The giant sale, the release of new stamps – and us generally scaling back will start in April. [or sooner, if I can get organized]

I’m so excited to be doing this again for the LOVE of it. Part time work – and full time love! I’m so relieved to come to this place, and I appreciate your patience as I grappled with these tough choices – and for your continued support!

With love, gratitude, and the upmost loyalty!

Nicole Rixon



7 Replies to “It’s A New Season For Sweet”

  1. Lots of changes happening! Good for you for putting your needs and the needs of your growing family first. I can imagine it would be hard to do that if, as you said, you were doing it because you HAD to, not because you love doing it. Best of luck as you begin your mom journey! The baby/infant days are hard, but also the most rewarding. The baby snuggles make it all completely worth it. 🙂

  2. So many changes in such a short time can be, and will be very hard. I’m glad you’re putting yourself and your family first, taking time to be happy. I’ve been where you are. The one thing I didn’t address was the grief that came with the changes. So from one stamping Momma to another, please remember and allow yourself to grieve. Your life is full of blessings and grace now, and it’s great. But it can hide whatever grief there is that needs to be dealt with. You’ll do great, you already are ❤

  3. Nicole,
    You explore a lot of powerful topics in this one post. Reminds me of some of the things I’ve been reading in the book Present Over Perfect as well as many of the things I am working out for 2019.
    Love where you are headed and your approach to making changes that emphasize quality over quantity.
    Praying for your continued spiritual growth and a peace that passes understanding.

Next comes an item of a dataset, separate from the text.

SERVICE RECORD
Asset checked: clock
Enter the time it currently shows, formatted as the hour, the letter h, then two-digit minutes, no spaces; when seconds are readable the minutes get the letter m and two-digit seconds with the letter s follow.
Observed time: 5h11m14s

  4. Very, very proud of you Nicole!!! You have come a long way since I first met you. One thing that I learned, and it took me many years, is that perfection is highly over rated it. It does not equal happiness. You only live once and being a perfectionist takes away a lot from that, which equals regrets down the road. Breathe, be happy, and live fully. No regrets. Love you girl!!!

  5. As a mom of a now 4 year old little girl, I want you to know that perfect isn’t what it used to be. You will struggle with where your worth lies and I’m glad you’re seeking help for things now, please continue to do so after Bunny gets here. I say (type, whatever) this now because I was a stay at home mom for 2 years after Ember popped out, before then I worked and that was where my worth was…a paycheck. I resented my newborn daughter sometimes because I didn’t know how to shift my worth till WAY down the line when I had felt like crap and gained back the baby weight plus some more.
    All a doctor did was give me antidepressants for that mess.
    Know that juggling also means just throwing one ball into the air and catching it, not 20+. We’re here for ya and excited for you on the new path to being eternally tired and frazzled…I mean…being a mom ^_^

  6. Wow what a great read! It brought tears to my eyes because I recognise a lot of this in myself and I know how I struggled so I can only imagine how hard it was for you. Thank you so much for opening up about this, being honest with yourself and us and taking care of yourself first! It’s so important.

    I hope you become very ‘content’ in life. You deserve it.

    Wish you all the best and will continue to support this lovely ‘small’ sweet stamp shop! (Another S added to the name so it must be destiny hehe)

  7. Hi, I’ve been looking for quite a while to see if there was any posts on how you were doing. I just came across this!! The honestly and the openness of who and what you are and want to be is. We all start to question ourselves at some point. I’m 54 and have been going through a personal struggle for the last year. I’m trying to make sense out of my life and where do I go from here. Its not that I’m not happy, in many ways I am, but there’s an emptiness inside that I can’t explain, even to myself. I wish you happiness, joy and fulfillment especially with your new bundle of joy. Always keep in mind that raising a child will be the hardest job of your life, but it will be the most fulfilling job you will ever have. I have 3 sons and 3 grandchildren and I will say their all the love of my life!!!